Educate user. Educating the IT group, customers, and end users about the new encryption products prior to deployment was important to the success of the project. For example, First Advantage provided a customized FAQ that explained the need for implementing encryption, what would happen once the solution was deployed, how it would impact them and where to find additional information and resources.

The Results

First Advantage engaged PGP Professional Services to work on the encryption initiative. "They've been extremely helpful in documenting the process, which is one of the key deliverables I was looking for," Golpariani says. "I wanted to make sure the implementation process was repeatable. Being able to provide full documentation to other people in IT or other departments will enable them to do the same thing easily in their environments." The implementation is underway and will be repeated in several locations using the same documentation. "That will be a true test of how the documentation works," Golpariani says. "So far, everything seems to be going pretty well. In addition, PGP® Support has been very responsive and knowledgeable."

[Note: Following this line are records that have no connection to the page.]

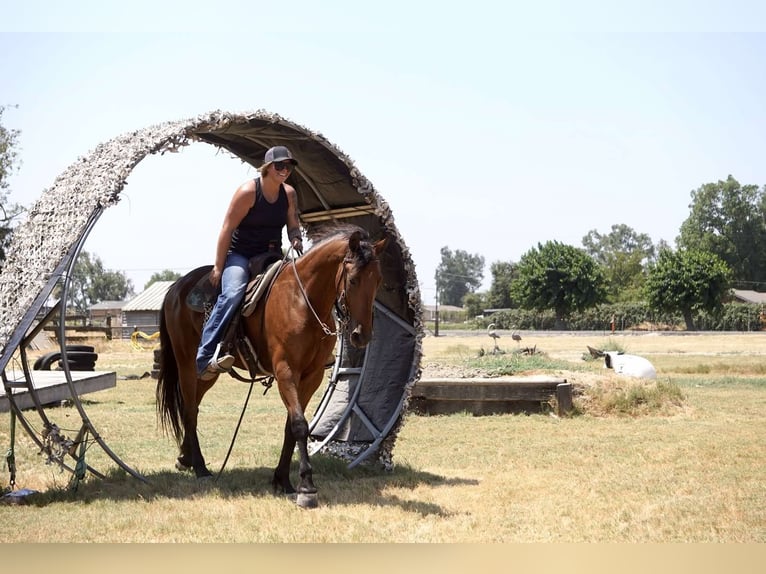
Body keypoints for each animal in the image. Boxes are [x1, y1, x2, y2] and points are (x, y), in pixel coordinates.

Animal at [156, 225, 387, 507]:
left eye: (378, 281)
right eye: (353, 280)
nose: (361, 335)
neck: (302, 300)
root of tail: (176, 288)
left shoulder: (311, 377)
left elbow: (291, 426)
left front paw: (283, 480)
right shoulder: (286, 371)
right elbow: (299, 424)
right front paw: (307, 488)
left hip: (207, 374)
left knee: (194, 408)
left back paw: (185, 458)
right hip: (187, 364)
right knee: (189, 409)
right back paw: (200, 468)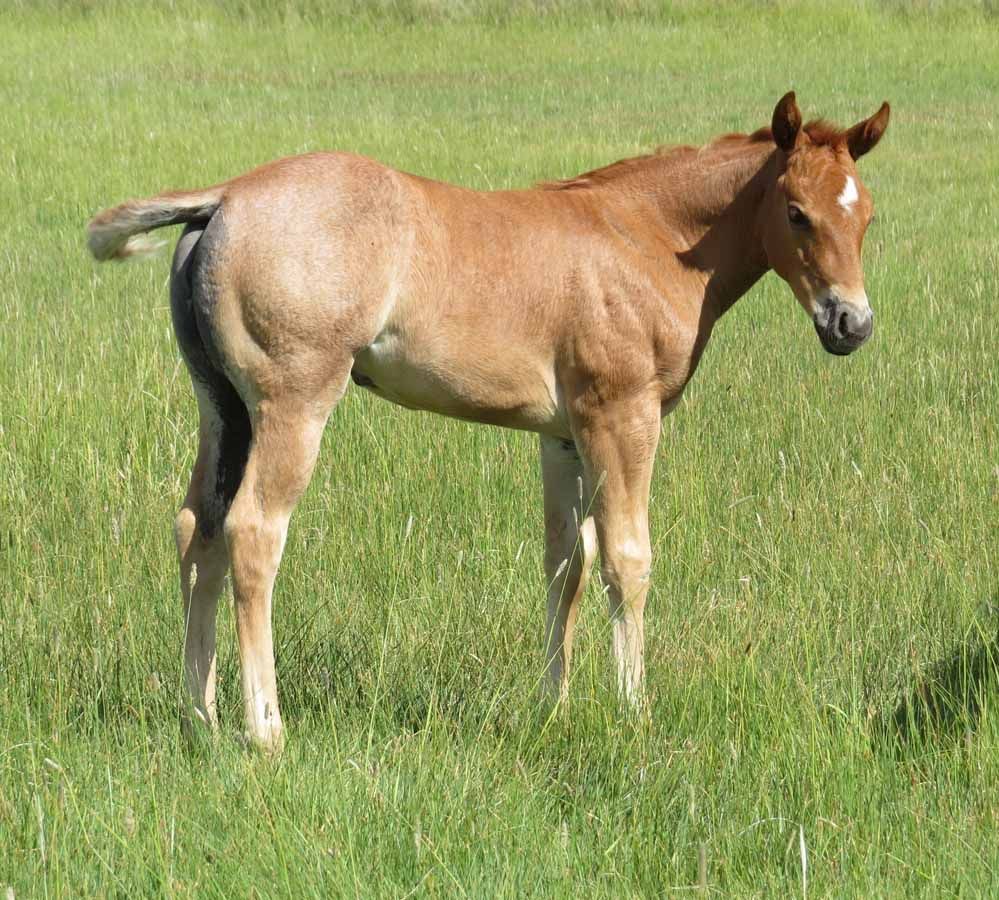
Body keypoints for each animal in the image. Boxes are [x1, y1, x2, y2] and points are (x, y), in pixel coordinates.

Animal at [87, 92, 889, 753]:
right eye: (796, 211)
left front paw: (552, 709)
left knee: (198, 529)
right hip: (294, 403)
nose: (850, 325)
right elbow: (626, 561)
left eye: (866, 216)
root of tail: (225, 198)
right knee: (253, 531)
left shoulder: (562, 435)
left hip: (222, 407)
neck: (645, 237)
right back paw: (264, 730)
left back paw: (200, 716)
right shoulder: (621, 418)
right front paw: (634, 714)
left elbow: (567, 563)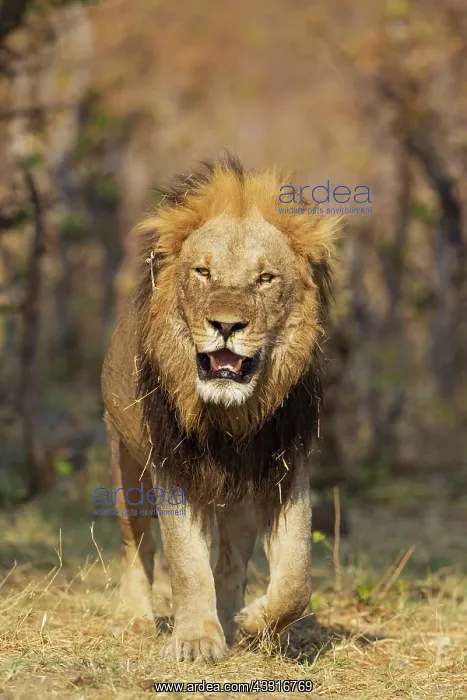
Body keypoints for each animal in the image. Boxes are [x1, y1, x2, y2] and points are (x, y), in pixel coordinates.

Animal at [101, 153, 341, 662]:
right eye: (202, 273)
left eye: (266, 278)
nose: (227, 326)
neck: (230, 417)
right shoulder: (173, 468)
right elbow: (187, 564)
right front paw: (195, 641)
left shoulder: (284, 470)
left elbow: (297, 578)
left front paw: (252, 623)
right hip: (125, 463)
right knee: (137, 546)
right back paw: (136, 617)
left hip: (237, 500)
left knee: (231, 561)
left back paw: (234, 621)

Greater efficiencies. In addition to coming in on budget and on schedule, the project also prompted Golpariani to make some long-needed upgrades to the company's systems. By reviewing the existing email infrastructure with the PGP Professional Services team, First Advantage's security officer found ways to consolidate and to make the infrastructure more efficient.

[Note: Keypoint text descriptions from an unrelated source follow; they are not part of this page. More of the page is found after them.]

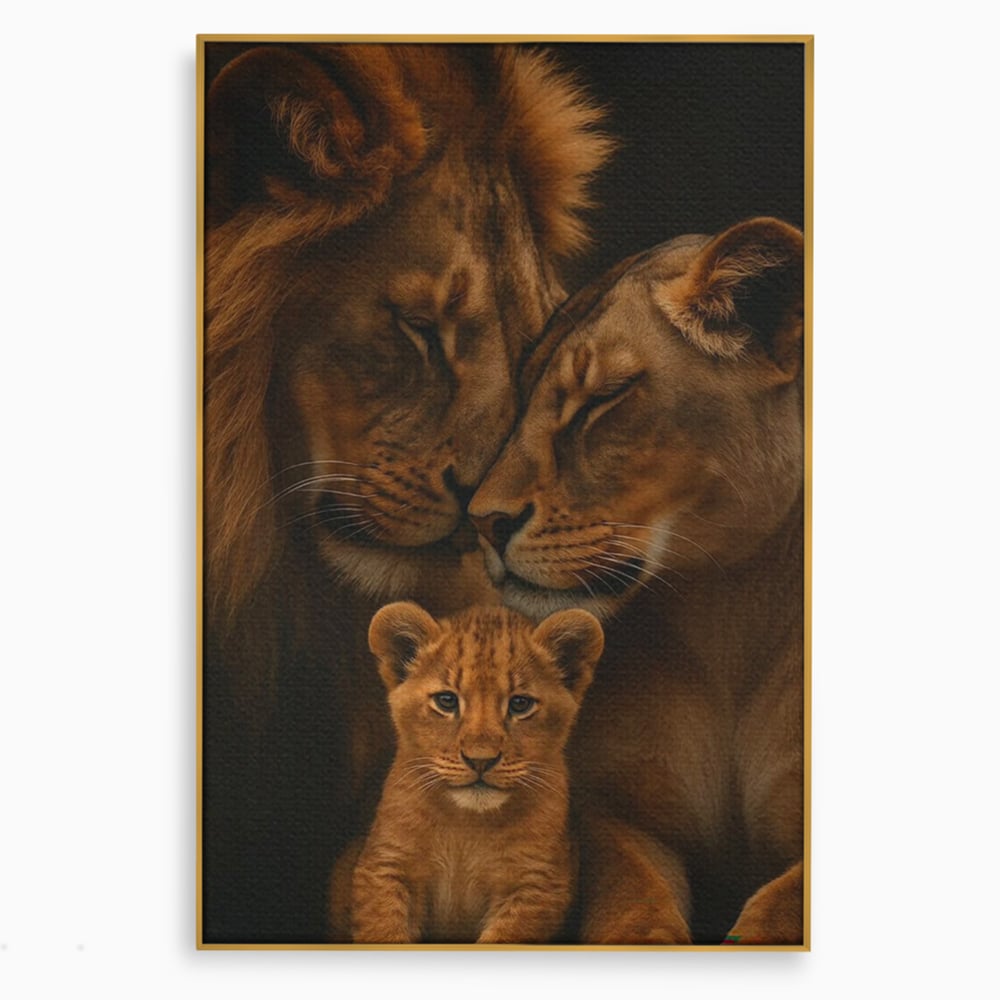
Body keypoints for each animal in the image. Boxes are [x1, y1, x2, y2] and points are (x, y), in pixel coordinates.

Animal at [329, 602, 603, 943]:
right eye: (446, 701)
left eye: (520, 704)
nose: (480, 760)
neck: (467, 825)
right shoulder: (386, 866)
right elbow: (383, 932)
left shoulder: (537, 886)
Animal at [468, 217, 805, 944]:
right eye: (523, 398)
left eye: (602, 399)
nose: (482, 521)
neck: (730, 610)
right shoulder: (613, 812)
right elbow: (630, 901)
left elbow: (778, 908)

Scalable solution for increased availability. According to Golpariani, PGP Universal Server is scaling easily to meet First Advantage's requirements. "Our approach has been to virtualize an environment, so we'll set up the four PGP servers in a virtual environment," Golpariani explains. Clustering the servers will provide several other advantages. "Although they're separate, those four environments communicate with the other Exchange servers and because 'trust exists within the forest' through Active Directory, so to speak, there's communication there as well," Golpariani says. "Clustering also is important from a failover and availability perspective to ensure users can access that server environment at any time. As those environments become more centralized moving forward, it will make it even easier to transition users to one of those servers."

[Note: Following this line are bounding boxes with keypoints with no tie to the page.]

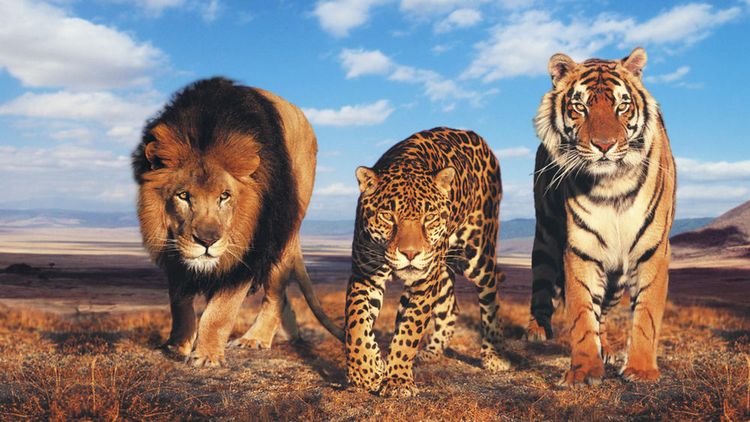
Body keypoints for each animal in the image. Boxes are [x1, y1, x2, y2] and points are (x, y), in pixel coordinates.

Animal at [131, 77, 344, 367]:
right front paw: (177, 345)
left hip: (286, 226)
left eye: (224, 196)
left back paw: (255, 338)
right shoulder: (174, 250)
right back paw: (290, 332)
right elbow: (179, 303)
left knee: (275, 293)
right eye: (183, 195)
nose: (207, 241)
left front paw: (207, 356)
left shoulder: (249, 250)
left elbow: (220, 312)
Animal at [345, 127, 509, 398]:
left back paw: (494, 357)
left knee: (491, 297)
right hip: (441, 269)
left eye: (429, 217)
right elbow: (357, 322)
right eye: (388, 216)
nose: (410, 254)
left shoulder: (423, 282)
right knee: (450, 307)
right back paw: (430, 352)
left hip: (477, 254)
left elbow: (409, 330)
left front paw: (397, 381)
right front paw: (366, 371)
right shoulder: (364, 275)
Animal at [525, 47, 676, 386]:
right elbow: (582, 313)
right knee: (542, 282)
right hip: (545, 236)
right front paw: (583, 371)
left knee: (604, 312)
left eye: (622, 106)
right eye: (580, 107)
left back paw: (606, 348)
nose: (604, 146)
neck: (612, 185)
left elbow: (646, 313)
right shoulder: (581, 249)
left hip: (617, 277)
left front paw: (641, 370)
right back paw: (536, 330)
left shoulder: (652, 249)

Improved ease of administration. Golpariani has found that integration of PGP® products with Active Directory improves administration. "Standardizing on directories throughout the company provides leverage when we're setting up policies to encrypt certain types of information from one group to another," he says. "The Help Desk also has been pretty happy about the results, especially the centralized management."

Favorable feedback from users. End users reacted favorably to the implementation of PGP Whole Disk Encryption. Depending on policy, PGP Whole Disk Encryption's single sign-on functionality improves the user experience. "They just boot up with one password to gain access to the machine and to Windows, which makes it easier for them to use the product," Golpariani explains. "Other than the login process, they didn't really notice much change, and they've been very satisfied with the results." In addition, he says managers were relieved to learn about the new laptop encryption solution.

Summary

First Advantage's security director recommends carefully defining project requirements so the final goal is clear. He feels the company's successful deployment was the result of understanding the current architecture, how the PGP solutions fit in, and knowing what future plans might change the architecture and how it would affect the solution. "Planning and data-gathering were really key to starting this project, as well as having the right people available to get answers to questions," Golpariani says.

After First Advantage completes its current deployment, the security director will evaluate the implementation and determine whether to expand the solutions to other locations or other users. Thanks to the extensibility of the PGP Encryption Platform architecture, Golpariani is also considering whether to add PGP® Support Package for BlackBerry®, which provides email encryption for handheld users, to the current line of PGP solutions.